**TRECHO EXTRAÍDO:**
Claro que os três estágios se misturam. Os motoristas continuam fazendo bobagens e se irritando mutuamente ao mesmo tempo em que se espremem em ruas congestionadas. É verdade que, quanto mais congestionamento, menos espaço há para cada um demonstrar sua "personalidade" de motorista, já que literalmente desaparece o terreno para manobra.

Sempre tive a impressão de que o motorista de São Paulo tem um jeito bovino. E uso a palavra "bovino" sem querer ofender ninguém. Sentado em seu carro que não sai do lugar, o paulistano me parece meio resignado, meio embotado. Agora entendo por quê. A rotina de semana após semana no trânsito emperrado, com o carro espremido entre outros veículos, sentindo-se totalmente impotente, faz com que o motorista resigne-se para não enlouquecer. Só uma boa dose de embotamento mental nos livra do desespero.

**DADOS REGISTRADOS:**
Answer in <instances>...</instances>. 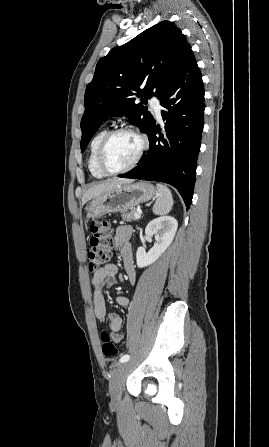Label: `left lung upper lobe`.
<instances>
[{
	"mask_svg": "<svg viewBox=\"0 0 269 447\" xmlns=\"http://www.w3.org/2000/svg\"><path fill=\"white\" fill-rule=\"evenodd\" d=\"M189 48L181 30L162 21L102 57L85 91L81 151L111 116H126L146 133L154 118L143 103L161 98Z\"/></svg>",
	"mask_w": 269,
	"mask_h": 447,
	"instance_id": "1",
	"label": "left lung upper lobe"
}]
</instances>
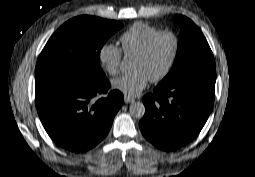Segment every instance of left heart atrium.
<instances>
[{
	"label": "left heart atrium",
	"instance_id": "left-heart-atrium-1",
	"mask_svg": "<svg viewBox=\"0 0 255 177\" xmlns=\"http://www.w3.org/2000/svg\"><path fill=\"white\" fill-rule=\"evenodd\" d=\"M149 78L141 71L123 75L113 81L114 89L127 96H137L147 86Z\"/></svg>",
	"mask_w": 255,
	"mask_h": 177
}]
</instances>
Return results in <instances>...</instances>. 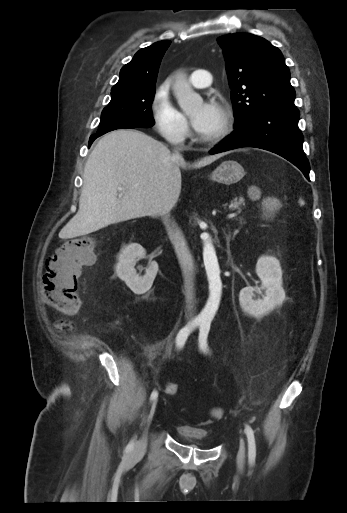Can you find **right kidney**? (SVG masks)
<instances>
[{
    "label": "right kidney",
    "instance_id": "1",
    "mask_svg": "<svg viewBox=\"0 0 347 513\" xmlns=\"http://www.w3.org/2000/svg\"><path fill=\"white\" fill-rule=\"evenodd\" d=\"M145 249L137 244H130L125 247L118 256V263L115 267L117 276L123 280L126 285L135 293L143 294L147 292L157 275L158 264L153 261L150 263L146 274L139 276L134 268L136 261L145 258Z\"/></svg>",
    "mask_w": 347,
    "mask_h": 513
}]
</instances>
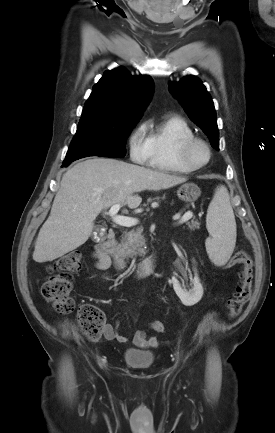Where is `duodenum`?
I'll list each match as a JSON object with an SVG mask.
<instances>
[{
    "mask_svg": "<svg viewBox=\"0 0 275 433\" xmlns=\"http://www.w3.org/2000/svg\"><path fill=\"white\" fill-rule=\"evenodd\" d=\"M115 231L109 229L106 234V239H97L96 251L103 257L107 258L112 263L118 272H124L127 269L126 263L121 256L116 252L114 247ZM158 267L157 257L152 256L139 262L134 267V272L139 277H144L153 273Z\"/></svg>",
    "mask_w": 275,
    "mask_h": 433,
    "instance_id": "obj_1",
    "label": "duodenum"
}]
</instances>
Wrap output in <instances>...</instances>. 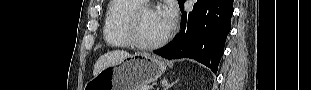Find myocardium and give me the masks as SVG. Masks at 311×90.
I'll return each mask as SVG.
<instances>
[{"mask_svg":"<svg viewBox=\"0 0 311 90\" xmlns=\"http://www.w3.org/2000/svg\"><path fill=\"white\" fill-rule=\"evenodd\" d=\"M156 10L155 6L142 5L136 8L129 16L127 22L128 36L132 46L142 50H152L164 45L173 34V28H169L168 32L155 42H145L140 36V20L145 11Z\"/></svg>","mask_w":311,"mask_h":90,"instance_id":"1","label":"myocardium"}]
</instances>
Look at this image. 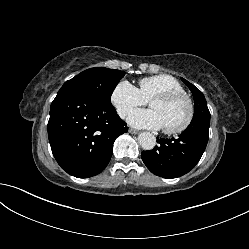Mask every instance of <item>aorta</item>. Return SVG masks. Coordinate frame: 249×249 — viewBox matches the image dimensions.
I'll list each match as a JSON object with an SVG mask.
<instances>
[{
  "label": "aorta",
  "instance_id": "1",
  "mask_svg": "<svg viewBox=\"0 0 249 249\" xmlns=\"http://www.w3.org/2000/svg\"><path fill=\"white\" fill-rule=\"evenodd\" d=\"M138 142L144 150H151L156 145V138L149 132H142L138 136Z\"/></svg>",
  "mask_w": 249,
  "mask_h": 249
}]
</instances>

**OBJETIVO DO EXERCÍCIO:** Copie sem nenhuma alteração tudo o que vai de "Claro que os" até "terreno para manobra." no trecho sobre os motoristas de São Paulo. Os registros não têm relação nenhuma com o trecho.

**RESOLUÇÃO DA TAREFA:**
Claro que os três estágios se misturam. Os motoristas continuam fazendo bobagens e se irritando mutuamente ao mesmo tempo em que se espremem em ruas congestionadas. É verdade que, quanto mais congestionamento, menos espaço há para cada um demonstrar sua "personalidade" de motorista, já que literalmente desaparece o terreno para manobra.